The Army kid who seemingly was responsible for one of the worst national security breaches in U.S. history is, to quote the poet Kris Kristofferson, “a walking contradiction,” who isn’t quite sure who or what he is.
Pfc. Bradley Manning is accused of delivering thousands of classified documents to an Internet creation called WikiLeaks, a self-styled crusader for truth and justice whose founder is up to his own neck in legal difficulties and may be of more interest to the American government than Manning.
In fact, there is indication that if the Justice Department could work out a deal with the kid to spare his life or a forever term in the brig to help bring down WikiLeaks’ Julian Assange, it would do so.
Some of this reportedly became clear in a preliminary hearing to determine whether there is enough evidence to court-martial the 24-year-old soldier who is having trouble figuring out whether he is a man or a woman, at times apparently preferring the latest Paris creation to his uniform. And while he has been described as an accomplished intelligence analyst, one thing seems clear at least: He should never have been in a position to handle the nation’s secrets.

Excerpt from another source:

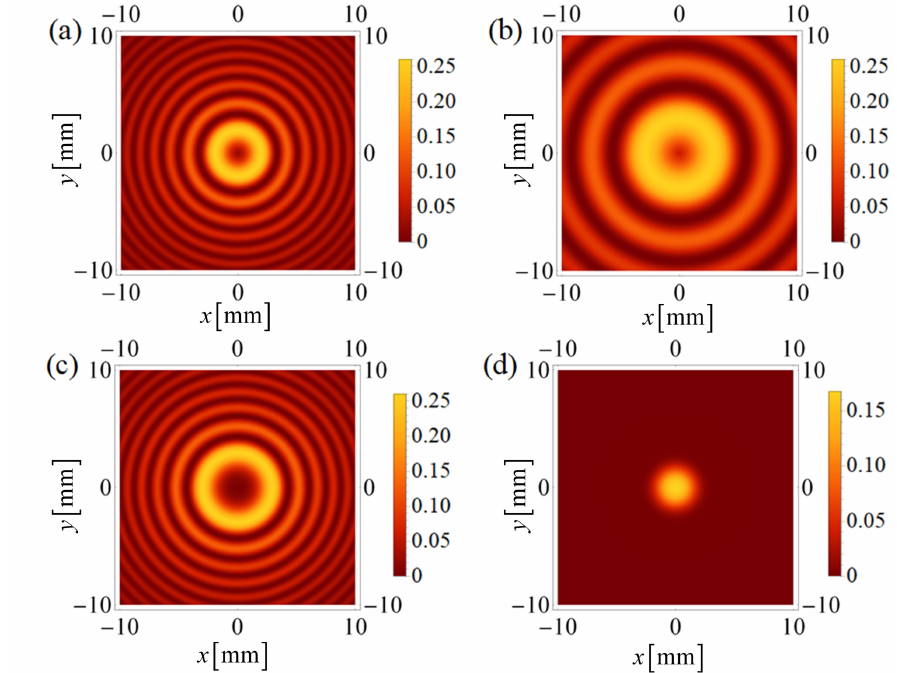
Figure 2. Intensity distribution for Airy beams in a vacuum of different beam parameters. Compared with ( a ) ω 0 = 1 mm, r 0 = 1 mm, a = 0.05, the different parameters in ( b – d ) are: ( b ) ω 0 = 2 mm, ( c ) r 0 = 2 mm and ( d ) a =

During the course of his enlistment, Manning revealed enough unsettling information about himself to his Army handlers to have been a chapter in a budding psychologist’s doctoral thesis. In fact, before he went off to Baghdad with his unit, he had told his immediate superior, a master sergeant, that he was having sexual identity problems and included a picture of himself in a dress.
Whatever damage was done, a major contributor has to be we of the press who leapt at the chance of receiving the documents from WikiLeaks. There were several major outlets chosen by Assange and his cohorts. As a defender of openness in public affairs most of my life and who deplores the continued classification of historic documents well beyond what should be accepted, that is not easy to say. But this case is not the Pentagon Papers, but about sending out current state-classified documents during war time, no matter how Manning tries to cloak his actions in nobility.
It would not be easy to sympathize with Manning should he be tried and found guilty. But one has to believe he was crying out for some help and was ignored.
Dan K. Thomasson is a former editor of the Scripps Howard News Service.